This thread has been locked.

If you have a related question, please click the "Ask a related question" button in the top right corner. The newly created question will be automatically linked to this question.

BQ40Z50-R2: SMBus stuck during SREC read

Part Number: BQ40Z50-R2
Other Parts Discussed in Thread: BQSTUDIO, BQ33100

We've encountered a problem during reading of the SREC file on a BQ40z50-R2.

Essentially, another device on the board has tried communicating during the first few seconds of the read and the read attempt fails. However, the BQ is unable to recover from this. It gets stuck in (presumably) ROM mode with the SMClock held low. It won't accept any commands or respond in any way. As there is no /MCLR or /RST pin on the device, the only way we can free it is to unsolder the board from the battery pack and re-connect it (power cycle the BQ)

For initial prototypes we have access to the solder terminals but once our device is sealed within a battery pack, there will be no way to power-cycle or reset the BQ. If we can suspend all other comms while BQ studio communicates, the read works fine, but it's still quite plausible that something could interrupt the comms (dodgy connection, operator forgets to kill all other comms, etc) and that could render the pack useless.

Firstly, to preserve my sanity during the prototype stage, is there another way to recover from this fault that doesn't require unsoldering the PCB?

Secondly, can this be fixed?

Thanks

  • Hello David,
    We strongly do not recommend having another device communicating on the comm lines especially during programming the gauge. This almost always causes problems.

    To recover your device, power cycle the IC by disconnecting the batteries and then reconnecting them. You could also try shorting the PBI pin to ground to see if that helps recover the device.
    thanks
    Onyx
  • Thanks for the response.

    We do aim to suspend the other device when using bq studio but inevitably we sometimes forget. I'll try the PBI pin if it happens again.

    I am more surprised /concerned that the BQ is unable to recover from this event. There doesn't seem to be any collision detection or even a time out. I would have expected it to fail the process more gracefully than just latching the clock low.

    We're migrating from the BQ20z95 which has 2 MRST pins. If there's a place to suggest features, I'd suggest a similar RST pin. There's surely a good reason why such a pin exists on most if not all processors.

    Thanks

  • thanks for the feedback. I have communicated this across to the responsible parties.
    thanks
    Onyx
  • Hi David,

    Can you provide a scope or bus log when this happens, as it sounds like you may be able to reproduce it reliably?  The device should not latch up, and that is a concern, the bus should timeout and recover. The log would hopefully show if the other traffic was sending an unexpected command that we may be sensitive to, or if it resulted in some type of unexpected condition on the bus due to a collision. 

    Thanks,

    Terry

  • Hi David,

    Thank you for the scope shot. Please try modifying the resistance of your pull-up resistors to increase/decrease the rise time of the signal.

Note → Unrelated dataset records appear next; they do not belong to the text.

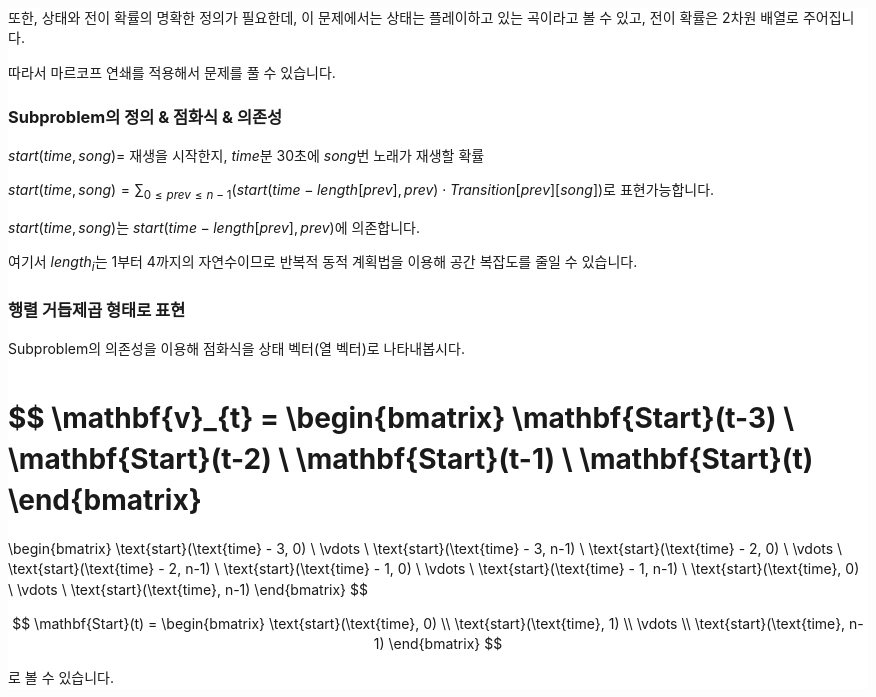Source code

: 또한, 상태와 전이 확률의 명확한 정의가 필요한데, 이 문제에서는 상태는 플레이하고 있는 곡이라고 볼 수 있고, 전이 확률은 2차원 배열로 주어집니다.

따라서 마르코프 연쇄를 적용해서 문제를 풀 수 있습니다.

### Subproblem의 정의 & 점화식 & 의존성
$start(time, song) =$ 재생을 시작한지, $time$분 30초에 $song$번 노래가 재생할 확률

$start(time, song) = \sum_{0 \leq prev \leq n-1}(start(time-length[prev], prev) \cdot Transition[prev][song])$로 표현가능합니다.

$start(time, song)$는 $start(time-length[prev], prev)$에 의존합니다.

여기서 $length_i$는 1부터 4까지의 자연수이므로 반복적 동적 계획법을 이용해 공간 복잡도를 줄일 수 있습니다.

### 행렬 거듭제곱 형태로 표현
Subproblem의 의존성을 이용해 점화식을 상태 벡터(열 벡터)로 나타내봅시다.

$$ 
\mathbf{v}_{t} = 
\begin{bmatrix}
\mathbf{Start}(t-3) \\
\mathbf{Start}(t-2) \\
\mathbf{Start}(t-1) \\
\mathbf{Start}(t)
\end{bmatrix}
=
\begin{bmatrix}
\text{start}(\text{time} - 3, 0) \\
\vdots \\
\text{start}(\text{time} - 3, n-1) \\
\text{start}(\text{time} - 2, 0) \\
\vdots \\
\text{start}(\text{time} - 2, n-1) \\
\text{start}(\text{time} - 1, 0) \\
\vdots \\
\text{start}(\text{time} - 1, n-1) \\
\text{start}(\text{time}, 0) \\
\vdots \\
\text{start}(\text{time}, n-1)
\end{bmatrix}
$$

$$
\mathbf{Start}(t) =
\begin{bmatrix}
\text{start}(\text{time}, 0) \\
\text{start}(\text{time}, 1) \\
\vdots \\
\text{start}(\text{time}, n-1)
\end{bmatrix}
$$



로 볼 수 있습니다.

    Please also adjust the value of the series resistors.

    Let me know if this resolves the issue.

    Sincerely,
    Bryan Kahler

  • Hi David,

    After further review of the logs, I have a few more questions.

    What value pull up resistors are you currently using?

    When SREC fails, what message(s) do you receive from bqStudio?

    If a device communicates on the bus while the SREC is being updated, blocks of data may be corrupted, causing the checksums to not match, resulting those blocks of data not being written to the device, ultimately leaving the device stuck in ROM mode.

    Please do not communicate with another device on the BUS when programming SREC.

    During prototyping, I highly recommend adding test pads for pins such as RST or removing soldermask in an appropriate location to enable easy access to those signal lines.

    Sincerely,
    Bryan Kahler
  • Hi David,

    To be clear, is the red line the clock signal? If the gauge was locking it low, what caused it to toggle up/dn later when the processor tried to communicate? It had to be released by the gauge for that to occur. Is it possible the processor was the one locking the line low?

    We do see comm issues in the log you sent, presumably due to your multi-master setup. Sometimes the master stops clocking in the rest of the data from the gauge, so the gauge was interrupted in ROM mode, then the host tries to access MAC subcommands, which are NACK'ed by the gauge, since it isn't in firmware mode yet. So after you get the multi-master setup cleaned up, it may also solve this issue you're seeing.

    Thanks,

    Terry
  • We are seeing similar issues using the BQ33100. To simulate the fault, we intermittently short the smbus data line during normal operations; creating the sort of bus competition you cite. When the fault starts, some entity keeps either the data or clock line pulled low permanently. We suspect it is our host processor since a reset of the host returns everything to normal. The Smbus spec requires all entities on the bus to correct the situation when a stuck bus is detected. For us, we think the host may be at fault not the BQ33100.